PROBLEM TO SOLVE: Below, some lines carry pictures; leave those pictures out and retype exactly the lines from the one with "right elbow: (361, 481)" through the one with "root of tail: (260, 22)".

SOURCE MATERIAL:
- - -

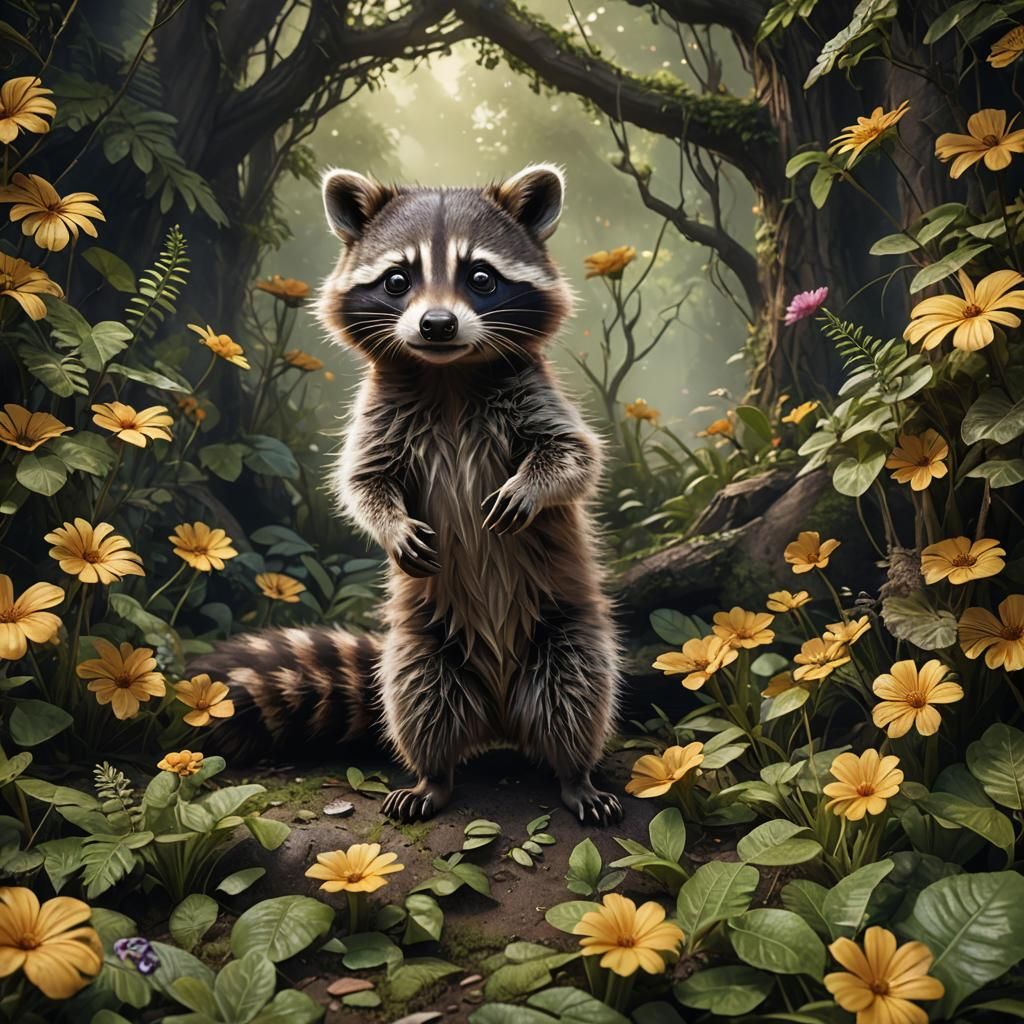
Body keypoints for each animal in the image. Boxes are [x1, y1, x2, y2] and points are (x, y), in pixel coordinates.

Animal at [200, 165, 623, 825]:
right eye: (398, 280)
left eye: (481, 278)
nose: (437, 325)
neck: (448, 374)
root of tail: (500, 719)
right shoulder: (379, 413)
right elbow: (361, 481)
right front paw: (391, 526)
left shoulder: (534, 394)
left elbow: (576, 457)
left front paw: (530, 489)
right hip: (422, 647)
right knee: (419, 701)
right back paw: (434, 777)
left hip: (566, 632)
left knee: (576, 694)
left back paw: (574, 773)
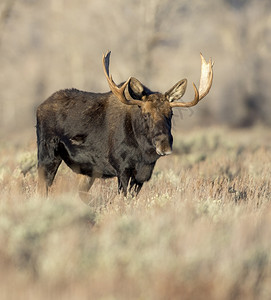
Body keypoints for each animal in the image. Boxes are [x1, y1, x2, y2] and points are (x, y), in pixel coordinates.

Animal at [36, 51, 215, 199]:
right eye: (146, 114)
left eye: (170, 114)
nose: (164, 144)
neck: (143, 153)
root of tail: (39, 107)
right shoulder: (122, 168)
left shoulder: (143, 175)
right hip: (47, 155)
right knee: (42, 190)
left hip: (86, 171)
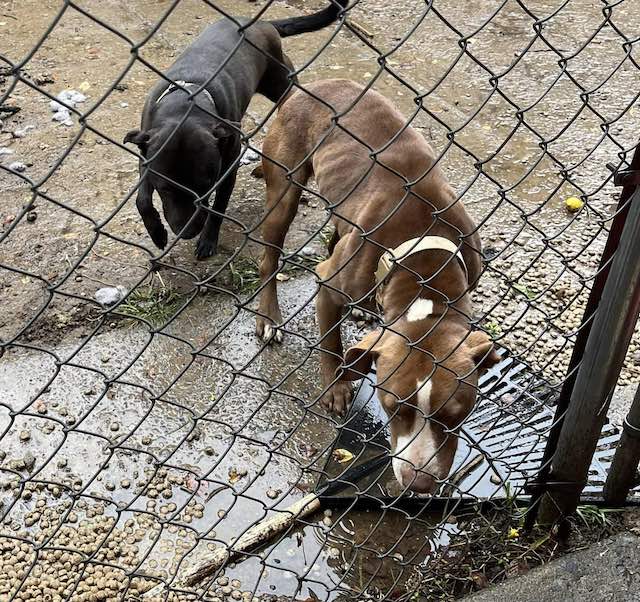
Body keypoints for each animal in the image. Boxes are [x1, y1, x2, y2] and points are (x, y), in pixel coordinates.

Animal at [124, 0, 347, 259]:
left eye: (206, 186)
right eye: (165, 189)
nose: (188, 233)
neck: (185, 102)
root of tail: (260, 22)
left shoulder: (227, 170)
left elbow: (218, 208)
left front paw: (208, 240)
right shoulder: (146, 154)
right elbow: (141, 199)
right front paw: (157, 233)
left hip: (278, 81)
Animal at [255, 80, 500, 493]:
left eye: (454, 415)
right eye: (392, 407)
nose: (419, 483)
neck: (423, 273)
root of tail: (312, 84)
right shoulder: (328, 283)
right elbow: (331, 343)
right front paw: (337, 388)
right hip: (284, 187)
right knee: (269, 255)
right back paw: (269, 318)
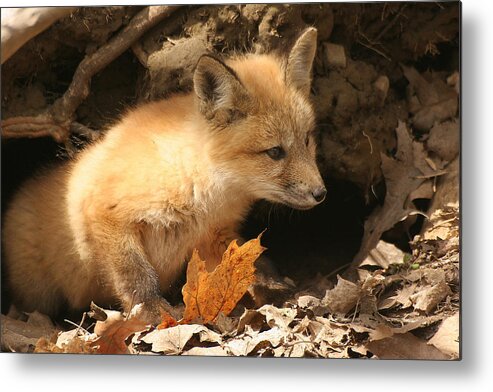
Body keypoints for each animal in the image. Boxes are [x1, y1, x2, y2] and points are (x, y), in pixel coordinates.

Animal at [1, 26, 324, 322]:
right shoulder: (107, 214)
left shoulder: (214, 236)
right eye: (275, 152)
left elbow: (247, 263)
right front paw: (153, 313)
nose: (321, 193)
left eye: (307, 139)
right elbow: (137, 275)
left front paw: (272, 287)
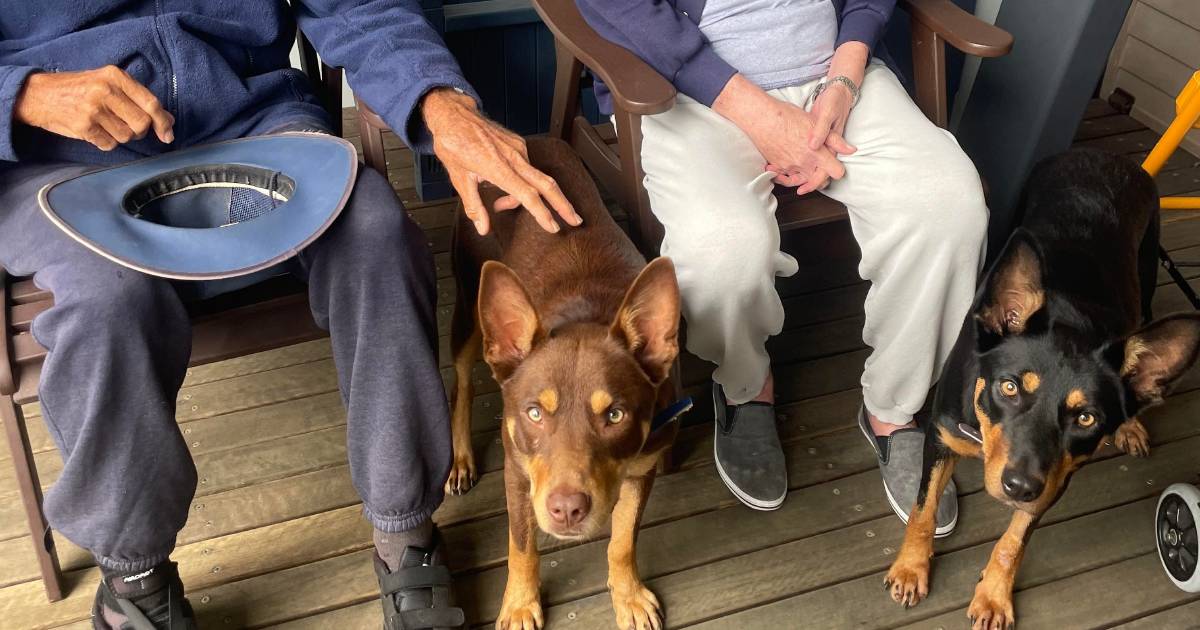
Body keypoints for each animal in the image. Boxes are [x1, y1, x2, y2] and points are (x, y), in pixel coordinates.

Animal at [448, 137, 686, 628]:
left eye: (615, 415)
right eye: (534, 413)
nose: (567, 509)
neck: (586, 314)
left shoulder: (643, 467)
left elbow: (622, 540)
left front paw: (628, 596)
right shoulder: (518, 471)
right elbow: (521, 545)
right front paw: (520, 604)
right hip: (468, 304)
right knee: (461, 380)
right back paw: (461, 459)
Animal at [883, 148, 1200, 628]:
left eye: (1086, 417)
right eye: (1010, 387)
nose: (1018, 487)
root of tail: (1106, 155)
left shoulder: (1054, 480)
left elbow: (1014, 541)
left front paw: (994, 596)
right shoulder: (940, 437)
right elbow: (923, 509)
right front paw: (910, 569)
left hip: (1145, 278)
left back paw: (1131, 426)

- - -

RESULT OF THIS TASK:
right elbow: (361, 481)
right front paw: (391, 526)
left shoulder: (534, 394)
left elbow: (576, 457)
left front paw: (530, 489)
right hip: (422, 647)
right knee: (419, 701)
right back paw: (434, 777)
left hip: (566, 632)
left knee: (576, 694)
left back paw: (574, 773)
Body keypoints for each animal in the image. Boxes are [x1, y1, x2, y2] and points are (x, y), in pixel coordinates.

Animal at [36, 51, 215, 199]:
right eye: (146, 114)
left eye: (170, 114)
nose: (164, 144)
neck: (143, 153)
root of tail: (39, 107)
right shoulder: (122, 168)
left shoulder: (143, 175)
right hip: (47, 155)
right knee: (42, 190)
left hip: (86, 171)
Body keypoints for each animal in the image. Boxes are [x1, y1, x2, y2] and points are (x, y), in pixel coordinates.

Animal at [124, 0, 347, 259]:
left eye: (206, 186)
right eye: (165, 189)
nose: (188, 233)
neck: (185, 102)
root of tail: (260, 22)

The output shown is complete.